The US Department of Labor’s Occupational Safety and Health Administration issued a hazard alert for workers at fracking sites using silica in the extraction process.

Among the many concerns related to hydraulic fracturing, or fracking (the practice of extracting natural gas from shale rock deep underground), the US Department of Labor’s Occupational Safety and Health Administration (OSHA) has just added another one.

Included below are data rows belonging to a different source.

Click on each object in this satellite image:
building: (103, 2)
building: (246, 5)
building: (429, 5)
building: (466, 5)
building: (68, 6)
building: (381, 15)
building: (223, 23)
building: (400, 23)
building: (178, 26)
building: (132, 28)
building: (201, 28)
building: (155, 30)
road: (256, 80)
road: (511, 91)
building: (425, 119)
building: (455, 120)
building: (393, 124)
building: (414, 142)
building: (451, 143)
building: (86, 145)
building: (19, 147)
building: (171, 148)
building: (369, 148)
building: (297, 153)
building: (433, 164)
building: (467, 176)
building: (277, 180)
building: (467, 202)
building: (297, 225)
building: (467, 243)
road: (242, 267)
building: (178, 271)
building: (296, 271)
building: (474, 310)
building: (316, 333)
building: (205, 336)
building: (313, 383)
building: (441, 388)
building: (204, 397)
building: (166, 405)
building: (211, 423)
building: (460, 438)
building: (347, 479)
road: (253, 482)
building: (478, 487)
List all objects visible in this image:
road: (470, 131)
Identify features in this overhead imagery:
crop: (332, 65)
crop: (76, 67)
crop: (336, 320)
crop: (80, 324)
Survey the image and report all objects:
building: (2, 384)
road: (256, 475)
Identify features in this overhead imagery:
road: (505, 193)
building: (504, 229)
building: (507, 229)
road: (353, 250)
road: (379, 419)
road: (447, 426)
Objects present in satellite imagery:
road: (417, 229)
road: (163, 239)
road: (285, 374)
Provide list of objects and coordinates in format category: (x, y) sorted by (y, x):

In a recent news release, OSHA issued a hazard alert for employees working on fracking operations where fine sands—or silica—are used in the extraction process.

Why is silica used?

Silica—different-sized particles of sand, usually crystalline quartz—is driven deep into shale deposits along with millions of gallons of water, viscous gels, and other toxic chemicals to crack open the dense rock formations to release gas.

Data collected by the US National Institute for the Occupational Safety and Health (NIOSH) at several fracturing sites in the US found that employees who worked downwind of fracking equipment used to mix, move, and blend different sands “had the highest silica exposures.”

What's the problem with silica?

OSHA’s hazard alert states, “Workers who breathe silica day after day are at greater risk of developing silicosis, a disease in which lung tissue reacts to trapped silica particles, causing inflammation and scarring, and reducing the lungs’ ability to take in oxygen. Silica also can cause lung cancer and has been linked to other diseases, such as tuberculosis, chronic obstructive pulmonary disease, and kidney and autoimmune disease.”

"Frac sand" used in Canada too

According to news reports, many fracking sites in Canada depend heavily on “frac sand” in their operations. An energy industry proposal would propel $1 billion worth of silica sand into shale rock formations in northeastern BC where the Horn River, Liard, and Montney Basins are located.